Gouni-Berthold I, Berthold H K, Weber A A, Seul C, Vetter H, Sachinidis A
Medizinische Universitäts-Poliklinik, Bonn, Germany.
Exp Clin Endocrinol Diabetes. 2001;109(4):203-9. doi: 10.1055/s-2001-15107.
Troglitazone (TRO) and rosiglitazone (RSG) belong to the thiazolidinedione class (insulin-sensitizing agents) and exert many of their metabolic effects as peroxisome proliferator-activated receptor gamma (PPARgamma) ligands. In the present study we examined the effects of TRO and RSG on LDL-induced VSMC growth. Pretreatment of VSMC with 1 microM TRO or 0.1 microM RSG completely blocked the LDL-induced cell proliferation as measured by [3H]thymidine incorporation into DNA and by determination of the cell number. We then examined with Western blotting whether these growth suppressing effects are mediated through the mitogen-activated protein kinase (MAPK) pathway, a common signaling pathway activated by growth factors. TRO and RSG had no effect on the LDL-induced stimulation of the MAP kinases ERK1/2, p38 and SAP/JNK. We conclude that thiazolidinediones are potent inhibitors of LDL-induced VSMC growth acting downstream of the cytoplasmic activation of MAPK.

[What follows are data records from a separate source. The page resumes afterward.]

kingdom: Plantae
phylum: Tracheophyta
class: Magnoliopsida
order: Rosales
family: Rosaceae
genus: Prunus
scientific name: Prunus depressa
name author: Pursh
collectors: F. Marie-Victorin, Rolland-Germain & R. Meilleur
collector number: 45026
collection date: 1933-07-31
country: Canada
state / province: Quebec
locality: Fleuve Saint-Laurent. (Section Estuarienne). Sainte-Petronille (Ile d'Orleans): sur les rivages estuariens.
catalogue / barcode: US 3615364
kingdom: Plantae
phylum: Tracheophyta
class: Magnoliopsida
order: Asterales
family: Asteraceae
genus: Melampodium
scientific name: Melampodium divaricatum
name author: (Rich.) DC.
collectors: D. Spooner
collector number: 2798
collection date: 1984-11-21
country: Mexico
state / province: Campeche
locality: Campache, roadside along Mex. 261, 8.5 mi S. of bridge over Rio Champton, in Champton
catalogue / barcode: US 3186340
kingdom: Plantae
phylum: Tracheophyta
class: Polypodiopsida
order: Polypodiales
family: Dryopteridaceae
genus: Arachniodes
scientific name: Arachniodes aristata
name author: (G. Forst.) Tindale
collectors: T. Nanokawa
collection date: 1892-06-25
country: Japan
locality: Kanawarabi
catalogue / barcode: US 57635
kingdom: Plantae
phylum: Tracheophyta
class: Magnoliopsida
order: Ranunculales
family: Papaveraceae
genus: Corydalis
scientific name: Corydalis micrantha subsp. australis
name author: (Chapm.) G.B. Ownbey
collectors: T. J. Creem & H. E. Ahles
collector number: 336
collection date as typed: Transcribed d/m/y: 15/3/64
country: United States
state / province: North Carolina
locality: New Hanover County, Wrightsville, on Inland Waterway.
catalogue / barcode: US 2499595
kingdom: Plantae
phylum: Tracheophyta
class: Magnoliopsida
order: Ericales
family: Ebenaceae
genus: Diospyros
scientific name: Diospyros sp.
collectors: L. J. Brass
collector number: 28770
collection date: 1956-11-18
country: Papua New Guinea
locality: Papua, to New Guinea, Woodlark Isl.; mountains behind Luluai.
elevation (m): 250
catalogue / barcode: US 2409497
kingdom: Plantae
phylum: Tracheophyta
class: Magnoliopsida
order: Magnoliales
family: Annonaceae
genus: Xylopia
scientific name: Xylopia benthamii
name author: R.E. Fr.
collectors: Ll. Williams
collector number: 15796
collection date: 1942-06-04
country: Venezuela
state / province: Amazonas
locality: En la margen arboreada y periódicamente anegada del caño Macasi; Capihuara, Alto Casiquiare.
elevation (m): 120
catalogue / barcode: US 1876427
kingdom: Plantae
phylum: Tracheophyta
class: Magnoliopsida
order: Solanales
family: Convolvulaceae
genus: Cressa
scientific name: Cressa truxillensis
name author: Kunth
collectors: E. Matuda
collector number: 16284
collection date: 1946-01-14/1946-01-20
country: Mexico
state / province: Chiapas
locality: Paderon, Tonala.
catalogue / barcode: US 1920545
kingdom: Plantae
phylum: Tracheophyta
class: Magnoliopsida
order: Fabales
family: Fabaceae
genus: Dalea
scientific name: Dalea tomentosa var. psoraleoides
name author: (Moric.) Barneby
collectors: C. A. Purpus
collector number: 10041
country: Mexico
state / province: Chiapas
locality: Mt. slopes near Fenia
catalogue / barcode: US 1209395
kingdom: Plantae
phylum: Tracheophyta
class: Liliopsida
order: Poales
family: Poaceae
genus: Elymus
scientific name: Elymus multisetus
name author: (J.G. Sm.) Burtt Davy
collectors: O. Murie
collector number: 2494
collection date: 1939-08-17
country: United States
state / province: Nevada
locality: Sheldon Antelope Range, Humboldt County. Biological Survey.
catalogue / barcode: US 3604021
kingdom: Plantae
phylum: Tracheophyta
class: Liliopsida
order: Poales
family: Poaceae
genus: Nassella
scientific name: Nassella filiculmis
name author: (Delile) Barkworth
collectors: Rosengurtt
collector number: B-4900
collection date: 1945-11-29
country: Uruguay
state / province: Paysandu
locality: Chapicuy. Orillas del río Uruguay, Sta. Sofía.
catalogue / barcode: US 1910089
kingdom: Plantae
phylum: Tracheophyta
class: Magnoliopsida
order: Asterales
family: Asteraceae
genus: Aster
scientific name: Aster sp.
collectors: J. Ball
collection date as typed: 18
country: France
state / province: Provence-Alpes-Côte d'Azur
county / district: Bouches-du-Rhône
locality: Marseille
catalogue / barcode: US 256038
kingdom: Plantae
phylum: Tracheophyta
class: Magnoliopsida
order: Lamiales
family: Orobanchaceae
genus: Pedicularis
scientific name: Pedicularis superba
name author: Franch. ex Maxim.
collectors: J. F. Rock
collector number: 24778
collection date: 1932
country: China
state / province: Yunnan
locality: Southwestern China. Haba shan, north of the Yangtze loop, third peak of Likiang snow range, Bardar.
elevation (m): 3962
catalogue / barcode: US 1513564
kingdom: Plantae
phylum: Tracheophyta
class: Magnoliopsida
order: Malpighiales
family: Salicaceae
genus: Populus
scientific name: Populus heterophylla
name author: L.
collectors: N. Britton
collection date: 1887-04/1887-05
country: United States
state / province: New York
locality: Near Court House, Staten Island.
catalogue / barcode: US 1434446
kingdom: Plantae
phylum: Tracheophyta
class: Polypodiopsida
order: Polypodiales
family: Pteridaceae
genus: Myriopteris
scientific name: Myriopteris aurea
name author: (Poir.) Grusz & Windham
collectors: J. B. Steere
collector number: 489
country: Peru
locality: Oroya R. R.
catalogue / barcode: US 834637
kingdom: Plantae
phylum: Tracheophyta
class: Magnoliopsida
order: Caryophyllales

曲格列酮(TRO)和罗格列酮(RSG)属于噻唑烷二酮类(胰岛素增敏剂),作为过氧化物酶体增殖物激活受体γ(PPARγ)配体发挥多种代谢作用。在本研究中,我们检测了TRO和RSG对低密度脂蛋白(LDL)诱导的血管平滑肌细胞(VSMC)生长的影响。用1微摩尔/升TRO或0.1微摩尔/升RSG预处理VSMC,通过[3H]胸腺嘧啶核苷掺入DNA以及测定细胞数量来衡量,结果显示其完全阻断了LDL诱导的细胞增殖。然后,我们用蛋白质印迹法检测这些生长抑制作用是否通过丝裂原活化蛋白激酶(MAPK)途径介导,该途径是由生长因子激活的常见信号通路。TRO和RSG对LDL诱导的MAP激酶ERK1/2、p38和SAP/JNK的激活没有影响。我们得出结论,噻唑烷二酮类是LDL诱导的VSMC生长的有效抑制剂,作用于MAPK胞质激活的下游。